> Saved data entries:
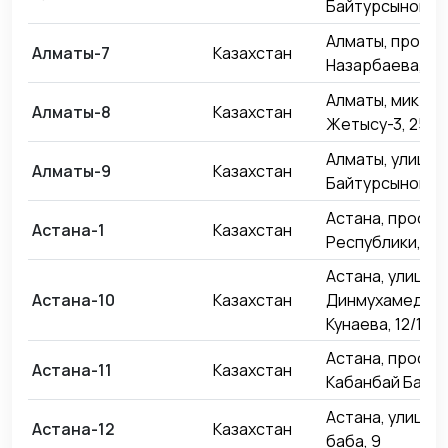
Байтурсынова, 
Алматы, проспе
Алматы-7
Казахстан
Назарбаева, 22
Алматы, микро
Алматы-8
Казахстан
Жетысу-3, 25
Алматы, улица
Алматы-9
Казахстан
Байтурсынова, 
Астана, проспе
Астана-1
Казахстан
Республики, 27
Астана, улица
Астана-10
Казахстан
Динмухамеда
Кунаева, 12/1
Астана, проспе
Астана-11
Казахстан
Кабанбай Батыр
Астана, улица 
Астана-12
Казахстан
баба, 9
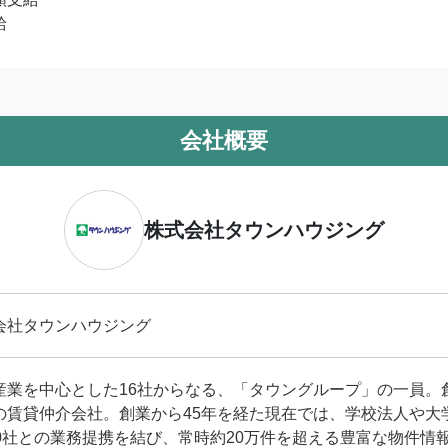
給
会社概要
株式会社タウンハウジング
会社タウンハウジング
産業を中心とした16社からなる、「タウングループ」の一員。
の賃貸仲介会社。創業から45年を経た現在では、学校法人や大
70社との業務提携を結び、常時約20万件を超える豊富な物件情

> TRY IT: Would you set down each line of the data exactly, with no images included?

> RESULT:
Байтурсынова, 
Алматы, проспе
Алматы-7
Казахстан
Назарбаева, 22
Алматы, микро
Алматы-8
Казахстан
Жетысу-3, 25
Алматы, улица
Алматы-9
Казахстан
Байтурсынова, 
Астана, проспе
Астана-1
Казахстан
Республики, 27
Астана, улица
Астана-10
Казахстан
Динмухамеда
Кунаева, 12/1
Астана, проспе
Астана-11
Казахстан
Кабанбай Батыр
Астана, улица 
Астана-12
Казахстан
баба, 9
給
会社概要
株式会社タウンハウジング
会社タウンハウジング
産業を中心とした16社からなる、「タウングループ」の一員。
の賃貸仲介会社。創業から45年を経た現在では、学校法人や大
70社との業務提携を結び、常時約20万件を超える豊富な物件情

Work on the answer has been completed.